Tuesday’s news conference was held in Union Park, where a double pole was an example of greater complexity. In addition to the wires that need to be transferred, the old pole has a cable television box connected to it; the box’s owner will have to come out complete the transfer while the contractor handles the rest of the work.

“We found double poles in South Norwalk that had not only had the electrical lines of top, but then had the traditional communication lines, but they had old communication lines from a company that doesn’t exist anymore and had to try to do detective work on now who owns that which was a company in Pennsylvania,” Duff said. “Then there were some old fire alarm lines from the city from a long time ago that weren’t there either. So not everything’s apples to apples on this. This is why this this pilot is important, to work through some of the issues that are out there.”


5 responses to “Duff touts new State pilot program to remove Norwalk’s ‘double poles’”

  1. Bryan Meek

    Nothing says progress like keeping 150 year old technology above ground.

    Recall earlier in Duff’s career when they put the 345 kV power lines above the connector? Recall how Duff campaigned that he would have those go underground? Recall how every single town along the transmission line got them put underground, EXCEPT for Norwalk.

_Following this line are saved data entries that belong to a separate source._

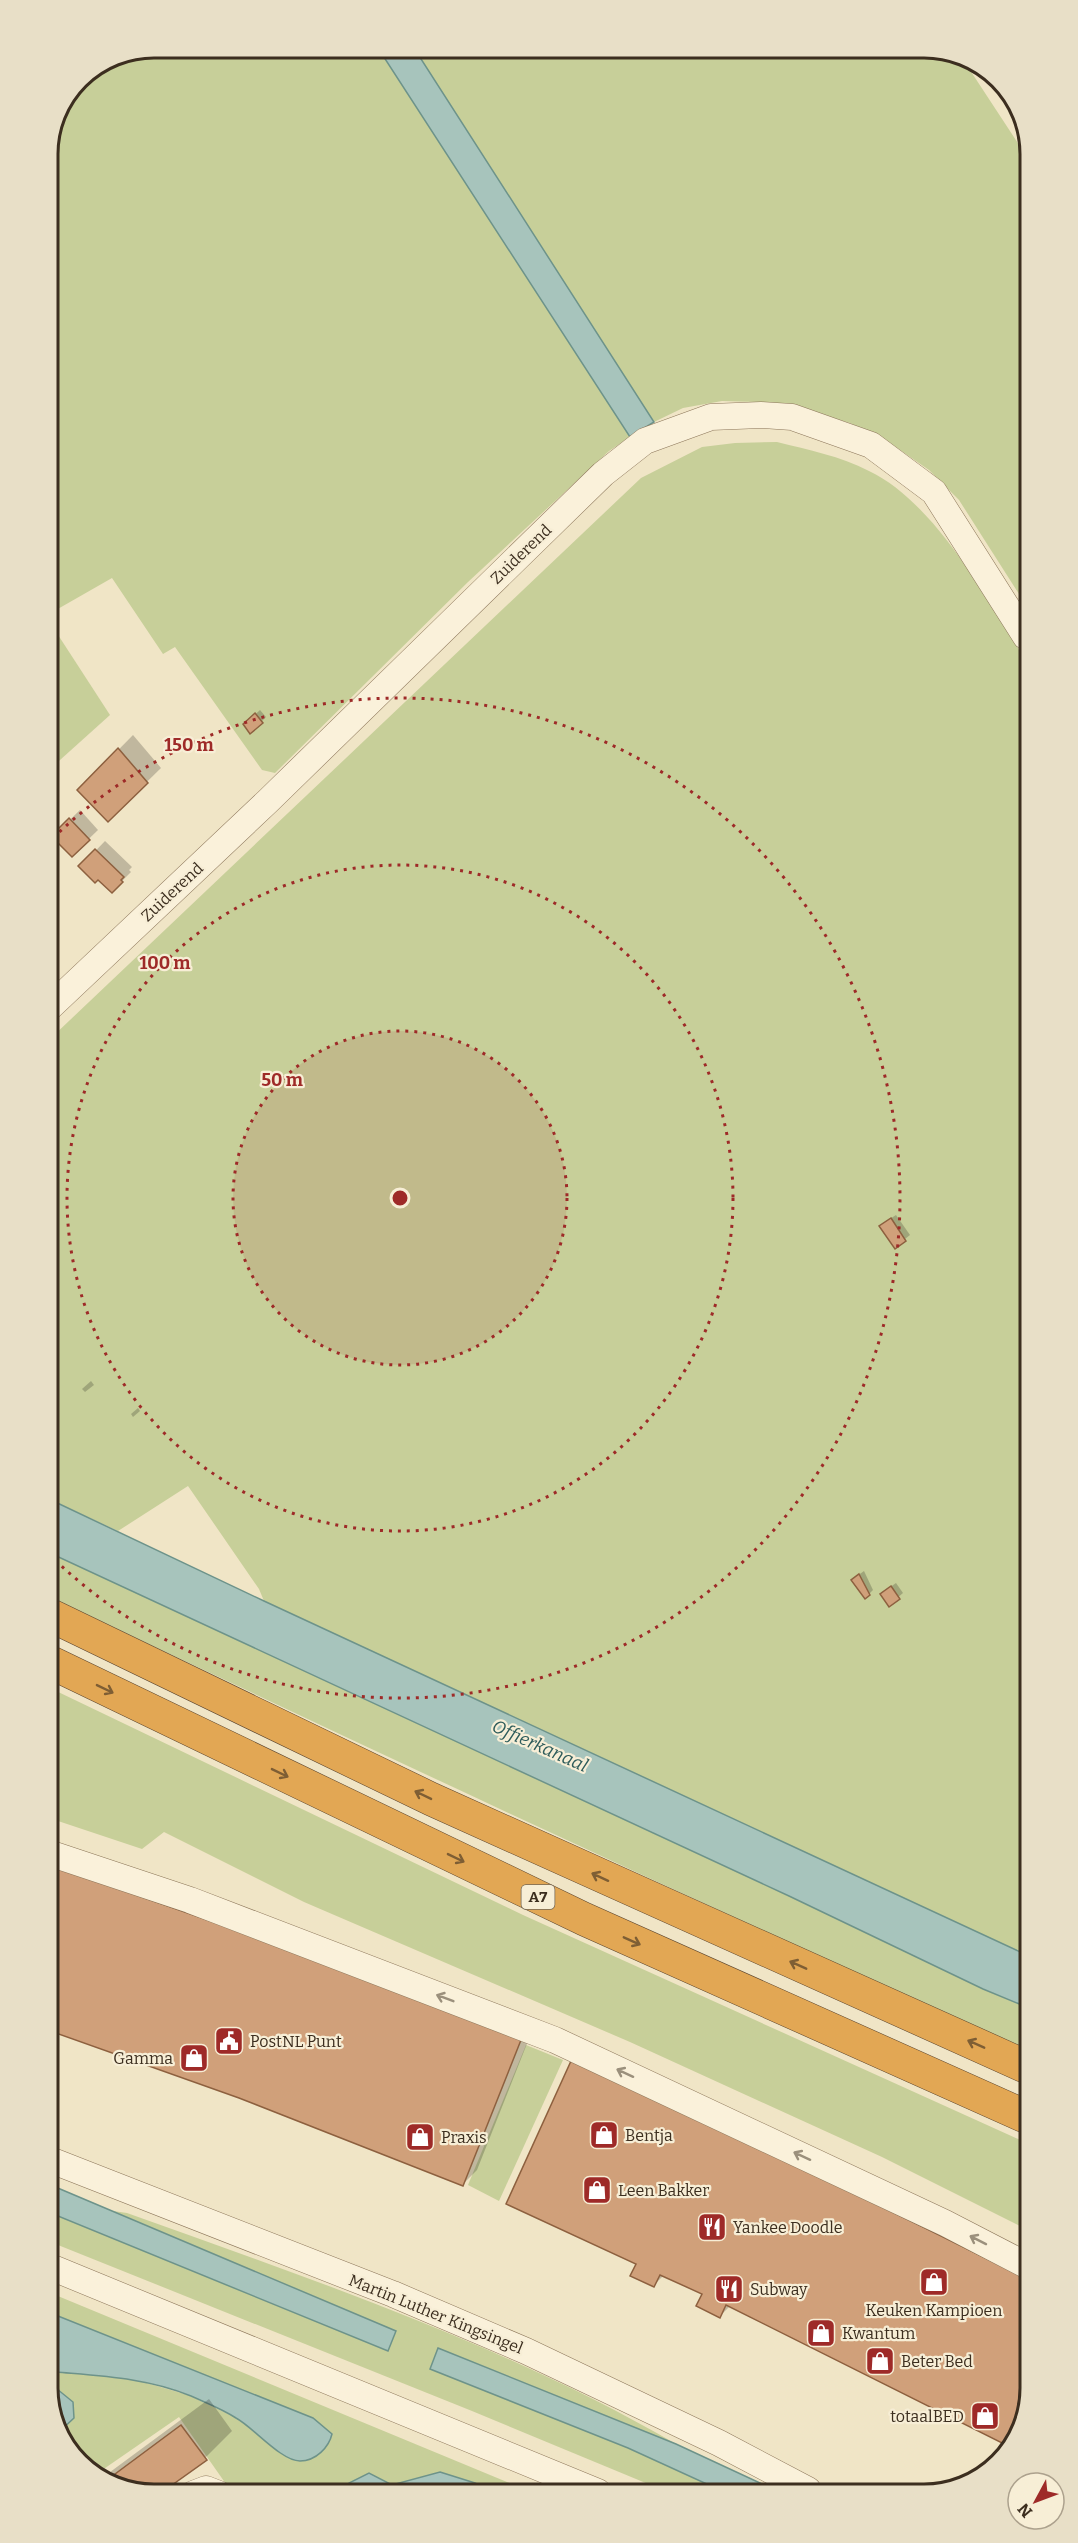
<svg xmlns="http://www.w3.org/2000/svg" width="1078" height="2543" font-family="Bitter,serif">
  <style>
    .green { fill: #c7cf99 }
    .water { fill: #a7c4bc; stroke: #6d938a; stroke-width: 1.5 }
    .shadow { fill: #0003 }
    .building { fill: #d0a07a; stroke: #8d603f; stroke-width: 1.5 }
    .lines { fill: none; stroke-linecap: round; stroke-linejoin: round }
    .minor-casing { stroke: #8c765a; stroke-width: 27 }
    .highway-casing { stroke: #5a442f; stroke-width: 34 }
    .minor { stroke: #faf1da; stroke-width: 26 }
    .highway { stroke: #e2a754; stroke-width: 33 }
    .oneway { stroke: #7e5e34 }
    .oneway2 { stroke: #9b907c }
    .ring { fill: none; stroke: #9e2a28; stroke-width: 3; stroke-dasharray: 3 6 }
    .labels { text-anchor: middle; dominant-baseline: central; stroke-width: 4.5; stroke-linejoin: round; paint-order: stroke }
    .shield { fill: #f7eed6; stroke: #746856; stroke-width: 1.5 }
    .shield-label { font-size: 15px; font-weight: bold; fill: #3c2e1f }
    .street-label { font-size: 16px; fill: #3c2e1f; stroke: #f7eed6 }
    .poi-label { font-size: 16px; fill: #3c2e1f; stroke: #f7eed6; text-anchor: start }
    .water-label { font-size: 18px; font-style: italic; fill: #2e5c5b; stroke: #f7eed6 }
    .rim { fill: none; stroke: #3c2e1f; stroke-width: 3 }
    .centre { fill: #9e2a28; stroke: #f7eed6; stroke-width: 3 }
    .ring-label { font-size: 18px; text-anchor: middle; font-weight: bold; fill: #9e2a28; stroke: #f7eed6; stroke-width: 4.5; stroke-linejoin: round; paint-order: stroke }
  </style>
  <rect width="100%" height="100%" fill="#f0e5c6"/>
  <g class="green">
    <path d="M155,48H378L630,437L609,451L468,582L275,773L262,770L175,647L163,654L112,578L49,614L48,148L79,79L114,56Z"/>
    <path d="M414,48H931L964,61L1025,154L1026,605L959,500L929,470L887,441L850,423L797,408L756,402L722,401L683,408L654,422Z"/>
    <path d="M777,442C809,450 840,456 869,471C936,503 987,600 1026,661L1029,1956L264,1601L259,1589L188,1486L118,1531L51,1500V1175L53,1173L51,1170L50,1039L641,478L702,447L735,443Z"/>
    <path d="M49,621L110,715L50,769Z"/>
    <path d="M52,1554L789,1896L983,1989L1029,2008V2051C701,1904 376,1752 52,1598Z"/>
    <path d="M52,1689L523,1915L1029,2144L1030,2231L882,2157L630,2042L304,1902L164,1832L142,1849L52,1819Z"/>
    <path d="M526,2045L563,2060L499,2201L468,2185Z"/>
    <path d="M113,2211L127,2213C314,2280 503,2344 676,2444L438,2348L430,2369L628,2448L722,2491H665L472,2411L53,2243V2214L388,2351L395,2331Z"/>
    <path d="M53,2294L531,2492H494L475,2483L440,2472L392,2485L349,2483L344,2493L233,2494L179,2417L95,2475L89,2473L60,2431L74,2418L57,2389L55,2372L126,2377L188,2395L237,2418L274,2448L313,2418L53,2314Z"/>
  </g>
  <g class="water">
    <path d="M378,48H414L654,422L630,437Z"/>
    <path d="M51,1500L264,1601L1029,1956V2008L983,1989L789,1896L52,1554Z"/>
    <path d="M53,2186L396,2331L388,2351L53,2214Z"/>
    <path d="M53,2314L313,2418L332,2434C329,2447 316,2461 300,2461C281,2461 253,2427 236,2418C222,2409 206,2403 191,2396C148,2378 102,2376 56,2372L57,2389L73,2402L74,2418L60,2431L54,2422Z"/>
    <path d="M438,2348L676,2444L777,2491H722L628,2448L430,2369Z"/>
    <path d="M440,2472L475,2483L494,2492L344,2493L349,2483L369,2473L392,2485Z"/>
  </g>
  <g class="shadow">
    <path d="M260,710L266,717L261,722L245,724Z"/>
    <path d="M133,735L161,768L108,820L79,790Z"/>
    <path d="M80,810L98,830L72,855L53,836Z"/>
    <path d="M105,841L132,867L129,870L131,872L112,891L81,866Z"/>
    <path d="M896,1215L910,1235L895,1247L885,1222Z"/>
    <path d="M91,1381L94,1385L85,1392L82,1389Z"/>
    <path d="M138,1408L140,1411L133,1417L131,1414Z"/>
    <path d="M864,1571L873,1590L869,1594L857,1576Z"/>
    <path d="M896,1583L903,1593L889,1605L886,1590Z"/>
    <path d="M52,1846L534,2026L477,2170L463,2184L240,2097L53,2030Z"/>
    <path d="M572,2062L1030,2259V2389L1011,2446L730,2306L720,2316L704,2293L664,2275L654,2285L638,2263Z"/>
    <path d="M209,2399L232,2431L205,2458L147,2495L102,2478Z"/>
  </g>
  <g class="building">
    <path d="M255,713L263,723L250,734L243,724Z"/>
    <path d="M118,748L148,783L108,822L77,790Z"/>
    <path d="M69,818L90,840L72,857L51,836Z"/>
    <path d="M95,849L124,877L121,880L123,882L112,893L98,880L95,883L78,866Z"/>
    <path d="M891,1218L906,1241L895,1249L879,1226Z"/>
    <path d="M859,1574L870,1595L865,1599L851,1580Z"/>
    <path d="M891,1586L900,1599L889,1607L880,1594Z"/>
    <path d="M52,1865L292,1950L521,2040L463,2186L239,2098L53,2032Z"/>
    <path d="M571,2061L790,2161L1030,2280V2389L1010,2447L726,2305L720,2318L696,2306L702,2294L660,2275L654,2287L630,2276L636,2264L506,2204Z"/>
    <path d="M181,2425L207,2460L158,2495H147L107,2480Z"/>
  </g>
  <g class="lines">
    <g class="minor-casing">
      <g id="minor">
        <path d="M50,1007L268,801L603,474L645,441L711,417L761,415L792,417L871,445L934,492L1026,637"/>
        <path d="M52,1854L190,1900L555,2040L945,2223L1030,2267"/>
        <path d="M53,2161L393,2294L526,2351L719,2443L808,2490"/>
        <path d="M53,2268L598,2492"/>
        <path d="M193,2494L206,2489L219,2494"/>
      </g>
    </g>
    <g class="highway-casing">
      <g id="highway">
        <path d="M52,1616L431,1799L1029,2068"/>
        <path d="M52,1663L584,1919L1029,2118"/>
      </g>
    </g>
    <use href="#minor" class="minor"/>
    <use href="#highway" class="highway"/>
  </g>
  <defs><path id="oneway-shaft" d="M-6 0H5M1.5-3L5.5 0L1.5 3" fill="none" stroke-width="1.6" stroke-linecap="round" stroke-linejoin="round" transform="scale(1.5)"/></defs>
  <g class="oneway">
    <use href="#oneway-shaft" transform="translate(105 1689) rotate(26)"/>
    <use href="#oneway-shaft" transform="translate(280 1773) rotate(26)"/>
    <use href="#oneway-shaft" transform="translate(423 1795) rotate(-154)"/>
    <use href="#oneway-shaft" transform="translate(456 1858) rotate(26)"/>
    <use href="#oneway-shaft" transform="translate(600 1877) rotate(-155)"/>
    <use href="#oneway-shaft" transform="translate(632 1941) rotate(24)"/>
    <use href="#oneway-shaft" transform="translate(798 1965) rotate(-156)"/>
    <use href="#oneway-shaft" transform="translate(976 2044) rotate(-156)"/>
  </g>
  <g class="oneway2">
    <use href="#oneway-shaft" transform="translate(445 1998) rotate(-159)"/>
    <use href="#oneway-shaft" transform="translate(625 2073) rotate(-155)"/>
    <use href="#oneway-shaft" transform="translate(802 2156) rotate(-155)"/>
    <use href="#oneway-shaft" transform="translate(978 2240) rotate(-153)"/>
  </g>
  <circle cx="400" cy="1198" r="167" fill="#9e2a28" fill-opacity=".12"/>
  <g class="ring">
    <circle cx="400" cy="1198" r="167"/>
    <circle cx="400" cy="1198" r="333"/>
    <path d="M53 838A500 500 0 1 1 53 1558"/>
  </g>
  <defs>
    <g id="civic-square" transform="scale(1.5)"><rect x="-9" y="-9" width="18" height="18" rx="4" fill="#9e2a28" stroke="#f7eed6"/><path d="M-.6-6.5H3V-4.5H.6V-3L4-1V1h2V6H-6V1h2V-1L-.6-3ZM-1.2 2.5V6h2.4V2.5Z" fill="#fff"/></g>
    <g id="shop-square" transform="scale(1.5)"><rect x="-9" y="-9" width="18" height="18" rx="4" fill="#9e2a28" stroke="#f7eed6"/><path d="M-5-2.5h2.3a2.7 3.5 0 0 1 5.4 0H5L5.5 6h-11ZM-1.5-2.5h3a1.5 2.3 0 0 0-3 0Z" fill="#fff"/></g>
    <g id="restaurant-square" transform="scale(1.5)"><rect x="-9" y="-9" width="18" height="18" rx="4" fill="#9e2a28" stroke="#f7eed6"/><path d="M-5-6h1v4h1v-4h1v4h1v-4h1v5L-1.5 .5V6h-2V.5L-5-1ZM5-6V6H3V1.5H1.5Q1.5-4 5-6Z" fill="#fff"/></g>
  </defs>
  <g fill-rule="evenodd">
    <use href="#civic-square" x="229" y="2041"/>
    <use href="#shop-square" x="194" y="2058"/>
    <use href="#shop-square" x="604" y="2135"/>
    <use href="#shop-square" x="420" y="2137"/>
    <use href="#shop-square" x="597" y="2190"/>
    <use href="#restaurant-square" x="712" y="2227"/>
    <use href="#shop-square" x="934" y="2282"/>
    <use href="#restaurant-square" x="729" y="2289"/>
    <use href="#shop-square" x="821" y="2333"/>
    <use href="#shop-square" x="880" y="2361"/>
    <use href="#shop-square" x="985" y="2416"/>
  </g>
  <g class="labels">
    <rect class="shield" x="521.5" y="1885" width="33" height="24" rx="4.5"/>
    <g class="shield-label">
      <text x="538" y="1897">A7</text>
    </g>
    <g class="street-label">
      <text transform="translate(521 554) rotate(-44)">Zuiderend</text>
      <text transform="translate(172 892) rotate(-43)">Zuiderend</text>
      <text transform="translate(436 2314) rotate(22)">Martin Luther Kingsingel</text>
    </g>
    <g class="poi-label">
      <text x="250" y="2041">PostNL Punt</text>
      <text x="173" y="2058" text-anchor="end">Gamma</text>
      <text x="625" y="2135">Bentja</text>
      <text x="441" y="2137">Praxis</text>
      <text x="618" y="2190">Leen Bakker</text>
      <text x="733" y="2227">Yankee Doodle</text>
      <text x="750" y="2289">Subway</text>
      <text x="934" y="2310" text-anchor="middle">Keuken Kampioen</text>
      <text x="842" y="2333">Kwantum</text>
      <text x="901" y="2361">Beter Bed</text>
      <text x="964" y="2416" text-anchor="end">totaalBED</text>
    </g>
    <g class="water-label">
      <text transform="translate(540 1746) rotate(24)">Offierkanaal</text>
    </g>
  </g>
  <path d="M0 0H1078V2543H0ZM154 58H924A96 96 0 0 1 1020 154V2388A96 96 0 0 1 924 2484H154A96 96 0 0 1 58 2388V154A96 96 0 0 1 154 58Z" fill="#e8dfc7" fill-rule="evenodd"/>
  <path class="rim" d="M154 58H924A96 96 0 0 1 1020 154V2388A96 96 0 0 1 924 2484H154A96 96 0 0 1 58 2388V154A96 96 0 0 1 154 58Z"/>
  <circle cx="400" cy="1198" r="9" class="centre"/>
  <g class="ring-label">
    <text x="189" y="751">150 m</text>
    <text x="165" y="969">100 m</text>
    <text x="282" y="1086">50 m</text>
  </g>
  <g transform="translate(1036 2501) rotate(229)"><circle r="28" fill="#f7eed6" stroke="#aca18d" stroke-width="1.5"/>
  <path d="M0-4.5L10 22L0 15L-10 22Z" fill="#9e2a28"/>
  <text y="-9" font-size="16" font-weight="bold" text-anchor="middle" fill="#3c2e1f">N</text>
  </g>
</svg>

    One thing you can almost guarantee from a Duff “touted” project is that it will cost more and take much longer than originally forecast and someone besides Norwalk will be the main beneficiary.

  2. Bryan Meek

    Forgot to mention, Duff is just a victim of these poles. We’re supposed to forget that he was chair of the energy commission over a decade ago now. While other communities across the nation are putting their power lines underground, thanks to Bob’s preference for heavy regulations and prevailing wage jobs we simply can not afford to do it here.

  3. Tom Farrington

    Maybe they can relocate the poles in the middle of sidewalks (Beach Road, Flax Hill +++++).

  4. Skip Hagerty

    I am glad Bob is on top of this. While stuck in gridlock traffic yesterday on Route 7….just down the street from the enormous apartment complex at Merritt 7…. I saw one of those “double poles”. For about 20 minutes I had to stare at that terrible eyesore. It was awful and I am so glad it will be gone soon.

    Thank goodness we have leaders like Senator Duff who identify true quality of life issues like “double poles” and spring into action to address them.

    1. David Muccigrosso

      Funny, because I’ve never seen gridlock anywhere in the Merritt 7 area.

      It’s only gridlocked NORTH of the DMV, where we have several different business entrances conflicting with the Rt7 Connector traffic.

      Maybe Wilton shouldn’t have been deadbeats about refusing to allow the connector to pass through. Also, stroads are bad for traffic. Rt7 north of Grist Mill is a classic stroad.